A: An “abstract” way for getting at $mnp$ is finding an isomorphism
$$\def\cL{\mathscr{L}}
\cL(U,V;W)\to\cL(U;\cL(V;W))
$$
This is easily generalizable to an isomorphism
$$
\cL(U_1,U_2,\dots,U_n,U_{n+1};W)\to\cL(U_1,U_2,\dots,U_n;\cL(U_{n+1};W))
$$
Note that $\cL(U,V;W)$ is a vector space in a very natural way.

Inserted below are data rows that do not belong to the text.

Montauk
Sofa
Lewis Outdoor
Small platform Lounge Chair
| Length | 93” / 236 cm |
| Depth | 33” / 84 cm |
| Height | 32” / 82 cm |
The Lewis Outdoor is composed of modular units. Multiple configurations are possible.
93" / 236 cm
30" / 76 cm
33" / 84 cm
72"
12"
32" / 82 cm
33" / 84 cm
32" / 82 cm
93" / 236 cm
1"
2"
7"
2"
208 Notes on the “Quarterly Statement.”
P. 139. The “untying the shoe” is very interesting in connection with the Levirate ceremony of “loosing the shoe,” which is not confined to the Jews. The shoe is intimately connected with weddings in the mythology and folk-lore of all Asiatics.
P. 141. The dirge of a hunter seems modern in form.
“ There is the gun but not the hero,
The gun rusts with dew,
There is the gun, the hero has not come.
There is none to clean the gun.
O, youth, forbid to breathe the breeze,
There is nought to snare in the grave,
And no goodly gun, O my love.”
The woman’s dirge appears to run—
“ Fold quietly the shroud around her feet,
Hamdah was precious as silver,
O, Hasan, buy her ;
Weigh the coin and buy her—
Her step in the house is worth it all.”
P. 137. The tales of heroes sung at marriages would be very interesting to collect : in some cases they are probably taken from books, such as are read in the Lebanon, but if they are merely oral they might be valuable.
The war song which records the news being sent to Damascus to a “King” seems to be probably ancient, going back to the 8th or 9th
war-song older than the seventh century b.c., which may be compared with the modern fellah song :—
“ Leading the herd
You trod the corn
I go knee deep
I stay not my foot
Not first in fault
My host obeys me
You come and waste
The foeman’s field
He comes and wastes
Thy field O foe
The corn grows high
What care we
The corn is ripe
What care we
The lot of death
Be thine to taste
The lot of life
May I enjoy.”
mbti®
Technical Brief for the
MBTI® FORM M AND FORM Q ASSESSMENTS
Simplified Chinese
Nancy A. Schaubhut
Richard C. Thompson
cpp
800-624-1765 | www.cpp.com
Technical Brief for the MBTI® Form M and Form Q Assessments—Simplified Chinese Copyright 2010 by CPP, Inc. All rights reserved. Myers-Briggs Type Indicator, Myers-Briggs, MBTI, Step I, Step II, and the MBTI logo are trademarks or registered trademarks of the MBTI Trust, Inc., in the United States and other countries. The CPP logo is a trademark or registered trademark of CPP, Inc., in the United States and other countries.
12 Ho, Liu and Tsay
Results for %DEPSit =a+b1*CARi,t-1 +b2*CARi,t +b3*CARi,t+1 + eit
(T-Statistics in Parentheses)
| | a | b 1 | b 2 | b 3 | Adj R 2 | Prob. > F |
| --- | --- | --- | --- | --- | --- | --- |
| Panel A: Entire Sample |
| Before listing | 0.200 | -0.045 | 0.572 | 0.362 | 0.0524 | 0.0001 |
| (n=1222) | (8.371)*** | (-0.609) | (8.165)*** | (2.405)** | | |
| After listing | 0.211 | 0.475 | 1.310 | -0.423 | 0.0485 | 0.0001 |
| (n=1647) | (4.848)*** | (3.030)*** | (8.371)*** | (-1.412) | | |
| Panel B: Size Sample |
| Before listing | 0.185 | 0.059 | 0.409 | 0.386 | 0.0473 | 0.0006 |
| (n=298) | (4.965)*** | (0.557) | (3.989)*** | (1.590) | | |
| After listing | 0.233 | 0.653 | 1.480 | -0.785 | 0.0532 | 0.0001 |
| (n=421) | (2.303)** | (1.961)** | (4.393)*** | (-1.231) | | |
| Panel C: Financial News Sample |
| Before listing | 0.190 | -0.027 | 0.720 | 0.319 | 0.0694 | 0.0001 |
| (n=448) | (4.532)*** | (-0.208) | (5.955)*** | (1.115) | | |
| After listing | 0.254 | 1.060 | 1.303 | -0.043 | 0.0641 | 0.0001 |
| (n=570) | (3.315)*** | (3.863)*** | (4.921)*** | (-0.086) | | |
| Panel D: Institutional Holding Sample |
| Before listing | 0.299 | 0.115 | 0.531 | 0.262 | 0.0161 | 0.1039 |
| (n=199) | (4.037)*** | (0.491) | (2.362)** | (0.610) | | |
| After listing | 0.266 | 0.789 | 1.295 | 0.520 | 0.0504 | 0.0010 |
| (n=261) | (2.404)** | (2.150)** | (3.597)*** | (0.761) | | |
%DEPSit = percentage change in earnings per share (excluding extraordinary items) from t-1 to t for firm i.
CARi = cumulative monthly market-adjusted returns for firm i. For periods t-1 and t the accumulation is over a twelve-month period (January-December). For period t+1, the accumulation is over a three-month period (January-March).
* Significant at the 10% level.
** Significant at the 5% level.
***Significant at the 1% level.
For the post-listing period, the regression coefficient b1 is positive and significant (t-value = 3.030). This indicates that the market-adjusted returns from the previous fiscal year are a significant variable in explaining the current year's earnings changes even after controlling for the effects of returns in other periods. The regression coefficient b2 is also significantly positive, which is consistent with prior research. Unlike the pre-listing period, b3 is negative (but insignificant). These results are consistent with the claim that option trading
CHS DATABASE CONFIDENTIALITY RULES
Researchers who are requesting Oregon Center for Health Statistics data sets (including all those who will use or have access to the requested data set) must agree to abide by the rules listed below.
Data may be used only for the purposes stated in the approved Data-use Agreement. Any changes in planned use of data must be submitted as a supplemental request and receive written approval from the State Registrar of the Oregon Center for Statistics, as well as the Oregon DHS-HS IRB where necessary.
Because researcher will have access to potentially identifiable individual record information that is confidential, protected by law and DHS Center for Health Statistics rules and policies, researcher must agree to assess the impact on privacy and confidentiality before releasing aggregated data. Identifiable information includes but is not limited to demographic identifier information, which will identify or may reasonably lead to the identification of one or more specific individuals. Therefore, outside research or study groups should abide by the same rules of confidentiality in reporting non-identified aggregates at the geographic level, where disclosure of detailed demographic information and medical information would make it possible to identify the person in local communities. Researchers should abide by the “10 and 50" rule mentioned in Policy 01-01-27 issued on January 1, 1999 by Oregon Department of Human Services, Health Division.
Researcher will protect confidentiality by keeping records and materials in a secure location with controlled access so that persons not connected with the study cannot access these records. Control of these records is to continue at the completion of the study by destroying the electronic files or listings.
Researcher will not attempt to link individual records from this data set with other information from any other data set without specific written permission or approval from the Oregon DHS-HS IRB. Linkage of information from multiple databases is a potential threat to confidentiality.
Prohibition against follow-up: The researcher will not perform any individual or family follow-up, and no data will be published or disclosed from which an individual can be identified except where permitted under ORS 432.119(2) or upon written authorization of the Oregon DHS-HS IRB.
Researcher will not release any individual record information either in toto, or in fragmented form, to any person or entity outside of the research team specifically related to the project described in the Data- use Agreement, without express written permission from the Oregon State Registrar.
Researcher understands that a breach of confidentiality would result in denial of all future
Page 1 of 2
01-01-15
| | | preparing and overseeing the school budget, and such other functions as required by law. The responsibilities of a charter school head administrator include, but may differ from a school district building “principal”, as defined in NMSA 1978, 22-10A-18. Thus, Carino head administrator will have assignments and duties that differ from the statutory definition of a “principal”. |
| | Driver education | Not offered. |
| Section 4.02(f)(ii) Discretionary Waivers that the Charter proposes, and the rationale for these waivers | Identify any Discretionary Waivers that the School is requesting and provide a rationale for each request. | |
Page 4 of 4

So, let $f\in\cL(U,V;W)$; then we define $\widehat{f}\colon U\to\cL(V;W)$ by
$$
\widehat{f}(u)\colon v\mapsto f(u;v)
$$
It's just computation showing that $\widehat{f}(u)\in\cL(V;W)$ for all $u\in U$ and that the map $f\to\widehat{f}$ is linear. It's bijective because we can find its inverse. Namely, if $g\in\cL(U;\cL(V;W))$, define
$$
\check{g}\colon (u,v)\mapsto g(u)(v)
$$
(that is, $g(u)$, which is a map from $V$ to $W$, evaluated at $v$). Again, verifications are just a bit boring, but easy.
Note that finite dimension is not necessary here (and hypotheses can be relaxed even more, to modules over not necessarily commutative rings).
In the case of finite dimension, the computation of $\dim\cL(U,V;W)$ is reduced to first computing $\dim\cL(V;W)$ (which you already know to be $np$) and then
$\dim\cL(U;\cL(V;W))$ which is, by the same reason $m(np)$.